AfterDawn: Glossary

Inverse Telecine

Inverse Telecine is the process where video editing tools reverse telecine process. Basically inverse telecine (or IVTC as it is also called) brings back movie's original framerate from NTSC's 29.97fps to 24fps.

Inverse Telecine involves more than shifting fields from one frame to another. Depending on the quality of the video, there may be significant differences in the two fields that make up a reconstructed frame, as well as between different copies of the same (duplicated) field.

Field Matching

Field matching is the first step of the IVTC process. In order to avoid as much post processing as possible (and some will almost certainly be required) it's important that pairs of fields that make the best matches are combined. This isn't generally too complicated for frames with no motion, but motion can cause the edges of objects to shift slightly from one field to the next. Once fields are matched, you have an approximation of the original 24fps film, with additional frames inserted from the duplicate fields.

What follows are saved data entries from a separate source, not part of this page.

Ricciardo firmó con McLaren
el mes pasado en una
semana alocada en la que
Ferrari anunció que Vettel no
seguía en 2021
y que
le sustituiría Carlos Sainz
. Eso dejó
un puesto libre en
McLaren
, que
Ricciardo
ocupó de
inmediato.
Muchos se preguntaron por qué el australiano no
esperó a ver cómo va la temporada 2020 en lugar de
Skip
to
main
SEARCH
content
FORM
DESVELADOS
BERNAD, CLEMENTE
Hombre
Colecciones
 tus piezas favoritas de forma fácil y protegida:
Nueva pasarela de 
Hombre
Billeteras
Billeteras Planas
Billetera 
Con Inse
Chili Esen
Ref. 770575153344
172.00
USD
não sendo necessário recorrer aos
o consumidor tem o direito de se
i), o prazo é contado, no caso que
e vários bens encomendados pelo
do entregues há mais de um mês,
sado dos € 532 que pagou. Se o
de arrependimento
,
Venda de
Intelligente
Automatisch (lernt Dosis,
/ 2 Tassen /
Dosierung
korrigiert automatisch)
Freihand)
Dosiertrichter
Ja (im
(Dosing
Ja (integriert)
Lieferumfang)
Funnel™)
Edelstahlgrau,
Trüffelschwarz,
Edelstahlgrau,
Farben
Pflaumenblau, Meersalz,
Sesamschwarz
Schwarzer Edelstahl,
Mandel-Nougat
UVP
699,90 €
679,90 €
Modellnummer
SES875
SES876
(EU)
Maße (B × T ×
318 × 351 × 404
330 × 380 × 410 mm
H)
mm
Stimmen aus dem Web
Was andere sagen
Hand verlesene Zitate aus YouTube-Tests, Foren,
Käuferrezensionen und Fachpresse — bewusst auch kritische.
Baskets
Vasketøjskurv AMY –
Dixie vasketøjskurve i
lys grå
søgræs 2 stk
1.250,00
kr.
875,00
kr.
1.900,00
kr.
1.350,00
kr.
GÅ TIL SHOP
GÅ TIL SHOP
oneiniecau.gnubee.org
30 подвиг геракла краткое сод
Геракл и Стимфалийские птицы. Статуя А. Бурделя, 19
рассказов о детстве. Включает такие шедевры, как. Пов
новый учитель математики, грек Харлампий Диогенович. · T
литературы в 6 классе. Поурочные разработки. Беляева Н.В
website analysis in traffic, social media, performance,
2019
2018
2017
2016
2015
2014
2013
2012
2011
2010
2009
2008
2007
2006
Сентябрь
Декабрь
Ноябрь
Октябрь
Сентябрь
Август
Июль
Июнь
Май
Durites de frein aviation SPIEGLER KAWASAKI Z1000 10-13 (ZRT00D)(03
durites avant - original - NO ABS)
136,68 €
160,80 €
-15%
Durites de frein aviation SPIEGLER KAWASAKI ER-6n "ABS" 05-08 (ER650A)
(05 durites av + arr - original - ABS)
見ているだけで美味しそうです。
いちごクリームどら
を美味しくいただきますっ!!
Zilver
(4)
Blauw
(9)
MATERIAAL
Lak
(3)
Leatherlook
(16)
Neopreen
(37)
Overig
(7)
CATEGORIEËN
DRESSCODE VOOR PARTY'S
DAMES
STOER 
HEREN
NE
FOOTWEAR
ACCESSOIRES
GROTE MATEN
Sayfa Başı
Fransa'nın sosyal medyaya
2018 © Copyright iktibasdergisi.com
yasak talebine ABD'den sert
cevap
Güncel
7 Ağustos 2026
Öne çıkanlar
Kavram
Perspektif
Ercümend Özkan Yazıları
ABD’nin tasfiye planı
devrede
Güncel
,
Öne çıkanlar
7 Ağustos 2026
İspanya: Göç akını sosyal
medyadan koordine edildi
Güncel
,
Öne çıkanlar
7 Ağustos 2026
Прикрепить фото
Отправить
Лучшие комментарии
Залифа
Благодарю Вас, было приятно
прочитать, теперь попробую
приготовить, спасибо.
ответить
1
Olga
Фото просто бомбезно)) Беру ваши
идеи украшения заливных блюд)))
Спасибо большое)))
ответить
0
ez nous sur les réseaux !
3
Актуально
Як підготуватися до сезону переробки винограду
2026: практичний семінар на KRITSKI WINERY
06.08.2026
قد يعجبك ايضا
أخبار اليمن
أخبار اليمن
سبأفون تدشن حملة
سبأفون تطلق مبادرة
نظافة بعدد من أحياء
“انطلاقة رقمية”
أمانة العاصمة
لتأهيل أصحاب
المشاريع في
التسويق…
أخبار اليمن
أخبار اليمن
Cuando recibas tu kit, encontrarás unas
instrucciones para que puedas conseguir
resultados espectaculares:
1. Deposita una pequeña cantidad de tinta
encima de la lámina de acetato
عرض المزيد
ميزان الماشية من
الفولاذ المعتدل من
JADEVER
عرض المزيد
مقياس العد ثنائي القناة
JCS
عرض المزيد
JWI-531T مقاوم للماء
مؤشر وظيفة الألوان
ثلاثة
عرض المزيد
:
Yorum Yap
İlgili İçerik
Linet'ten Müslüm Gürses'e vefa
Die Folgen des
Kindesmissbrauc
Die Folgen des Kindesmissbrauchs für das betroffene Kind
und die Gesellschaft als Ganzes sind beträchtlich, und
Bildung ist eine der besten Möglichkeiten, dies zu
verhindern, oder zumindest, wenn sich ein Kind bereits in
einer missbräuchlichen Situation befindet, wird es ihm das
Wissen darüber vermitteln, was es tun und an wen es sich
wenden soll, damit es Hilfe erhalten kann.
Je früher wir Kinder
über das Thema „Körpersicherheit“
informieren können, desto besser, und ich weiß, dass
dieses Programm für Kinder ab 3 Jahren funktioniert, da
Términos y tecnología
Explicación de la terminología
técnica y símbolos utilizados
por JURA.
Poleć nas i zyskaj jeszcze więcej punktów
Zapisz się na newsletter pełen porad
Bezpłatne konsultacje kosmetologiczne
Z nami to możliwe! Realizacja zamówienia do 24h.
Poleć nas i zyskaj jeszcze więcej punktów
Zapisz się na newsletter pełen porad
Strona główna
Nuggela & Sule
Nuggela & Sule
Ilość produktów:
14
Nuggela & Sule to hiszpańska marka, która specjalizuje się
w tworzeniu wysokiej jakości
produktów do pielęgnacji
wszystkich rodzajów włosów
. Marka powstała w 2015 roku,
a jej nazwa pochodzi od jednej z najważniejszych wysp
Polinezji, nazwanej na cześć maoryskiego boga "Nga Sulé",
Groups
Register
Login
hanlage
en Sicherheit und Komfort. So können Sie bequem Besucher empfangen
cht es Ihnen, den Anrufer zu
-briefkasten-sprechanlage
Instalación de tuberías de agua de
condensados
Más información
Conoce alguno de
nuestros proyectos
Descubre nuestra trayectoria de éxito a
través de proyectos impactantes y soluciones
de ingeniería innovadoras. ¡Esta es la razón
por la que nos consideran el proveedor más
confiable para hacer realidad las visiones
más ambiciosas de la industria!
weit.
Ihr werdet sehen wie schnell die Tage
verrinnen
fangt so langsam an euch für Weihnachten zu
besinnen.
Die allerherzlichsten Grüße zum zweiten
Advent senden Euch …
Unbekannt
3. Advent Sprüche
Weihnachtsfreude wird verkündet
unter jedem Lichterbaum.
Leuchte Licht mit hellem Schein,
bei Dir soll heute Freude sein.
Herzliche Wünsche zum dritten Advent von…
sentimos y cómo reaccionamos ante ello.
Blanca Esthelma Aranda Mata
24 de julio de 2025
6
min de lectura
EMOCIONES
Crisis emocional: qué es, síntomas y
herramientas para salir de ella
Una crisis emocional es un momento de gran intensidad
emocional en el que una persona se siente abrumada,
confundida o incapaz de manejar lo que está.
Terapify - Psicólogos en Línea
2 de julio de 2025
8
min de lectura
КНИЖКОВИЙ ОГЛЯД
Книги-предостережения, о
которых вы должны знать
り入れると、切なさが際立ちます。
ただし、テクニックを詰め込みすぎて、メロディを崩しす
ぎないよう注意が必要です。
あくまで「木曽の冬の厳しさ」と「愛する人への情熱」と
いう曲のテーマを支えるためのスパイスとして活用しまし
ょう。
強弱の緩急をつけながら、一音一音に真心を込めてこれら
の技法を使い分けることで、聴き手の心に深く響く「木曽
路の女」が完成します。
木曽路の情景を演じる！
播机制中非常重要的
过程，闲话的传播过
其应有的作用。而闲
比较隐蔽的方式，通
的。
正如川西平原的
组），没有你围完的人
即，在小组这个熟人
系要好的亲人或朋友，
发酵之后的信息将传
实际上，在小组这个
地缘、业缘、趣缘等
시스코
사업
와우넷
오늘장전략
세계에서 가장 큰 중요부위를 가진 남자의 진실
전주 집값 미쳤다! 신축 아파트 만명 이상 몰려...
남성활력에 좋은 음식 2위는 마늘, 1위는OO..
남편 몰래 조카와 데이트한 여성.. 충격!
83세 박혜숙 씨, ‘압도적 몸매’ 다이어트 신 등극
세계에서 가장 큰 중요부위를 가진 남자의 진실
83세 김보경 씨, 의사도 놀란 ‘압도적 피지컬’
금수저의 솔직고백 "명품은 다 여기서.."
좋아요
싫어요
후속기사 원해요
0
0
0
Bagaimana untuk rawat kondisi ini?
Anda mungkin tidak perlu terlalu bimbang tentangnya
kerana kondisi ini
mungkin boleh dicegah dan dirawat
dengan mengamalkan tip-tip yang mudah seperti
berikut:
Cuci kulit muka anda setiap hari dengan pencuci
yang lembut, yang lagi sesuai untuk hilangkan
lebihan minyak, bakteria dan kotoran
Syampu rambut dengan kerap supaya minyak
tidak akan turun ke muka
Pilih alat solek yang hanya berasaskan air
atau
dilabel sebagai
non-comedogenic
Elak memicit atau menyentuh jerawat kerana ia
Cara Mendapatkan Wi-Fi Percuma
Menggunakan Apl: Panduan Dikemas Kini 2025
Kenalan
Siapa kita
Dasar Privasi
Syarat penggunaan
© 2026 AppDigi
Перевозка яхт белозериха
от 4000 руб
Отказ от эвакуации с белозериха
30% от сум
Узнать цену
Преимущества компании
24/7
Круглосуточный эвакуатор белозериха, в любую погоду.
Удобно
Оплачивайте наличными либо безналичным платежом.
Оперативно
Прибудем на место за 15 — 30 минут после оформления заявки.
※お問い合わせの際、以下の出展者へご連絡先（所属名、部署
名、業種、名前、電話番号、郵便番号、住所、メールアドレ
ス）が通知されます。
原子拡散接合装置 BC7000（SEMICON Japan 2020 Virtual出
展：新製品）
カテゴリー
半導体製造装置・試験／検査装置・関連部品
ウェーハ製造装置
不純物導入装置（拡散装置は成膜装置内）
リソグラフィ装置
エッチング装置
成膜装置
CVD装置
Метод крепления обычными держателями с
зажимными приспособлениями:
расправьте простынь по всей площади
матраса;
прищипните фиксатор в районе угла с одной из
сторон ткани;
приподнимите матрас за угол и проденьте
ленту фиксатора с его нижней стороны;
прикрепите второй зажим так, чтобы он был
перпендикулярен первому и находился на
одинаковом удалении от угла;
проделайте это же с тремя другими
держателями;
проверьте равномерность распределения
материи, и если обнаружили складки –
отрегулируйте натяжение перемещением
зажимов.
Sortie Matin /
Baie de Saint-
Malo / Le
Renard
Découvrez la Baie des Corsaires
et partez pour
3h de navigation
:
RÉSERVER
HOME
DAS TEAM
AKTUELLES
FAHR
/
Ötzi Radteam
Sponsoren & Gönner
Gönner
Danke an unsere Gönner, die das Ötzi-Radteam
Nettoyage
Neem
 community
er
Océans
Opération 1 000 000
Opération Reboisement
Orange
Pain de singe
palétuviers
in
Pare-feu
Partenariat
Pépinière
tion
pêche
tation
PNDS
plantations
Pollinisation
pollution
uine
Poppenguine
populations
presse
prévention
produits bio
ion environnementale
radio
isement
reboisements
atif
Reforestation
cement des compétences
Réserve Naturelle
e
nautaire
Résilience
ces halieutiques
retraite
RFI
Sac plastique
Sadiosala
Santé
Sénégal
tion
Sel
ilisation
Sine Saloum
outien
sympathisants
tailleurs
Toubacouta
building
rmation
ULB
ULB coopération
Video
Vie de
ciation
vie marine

Since the frames containing extra fields should now occur in a regular pattern, we remove them from the video, which is often referred to as decimation. After decimation we still don't have progressive frames though. We have pairs of interlaced fields, which will likely not line up perfectly. Because the encoder treated them as two separate pictures from two different moments in time, some corrections must be made to weave them together into a single picture.

Interlace Artifacts

Artifacts are imperfections that occur as the result of the encoding or decoding process, compared to noise, which is caused by interference from an outside source. Encoding film sources interlaced with a telecine pattern introduces combing artifacts. Combing refers to the jagged lines that result from the same object in two fields of the same frame not lining up correctly. This is fine for actual interlaced video, where each field is from a separate moment in time, but for film we want frames to represent individual pictures. This is a much simpler process than deinterlacing, because no decisions have to be made about whether there's motion between two fields in the same frame, but can still result in low quality if the differences between fields are too great.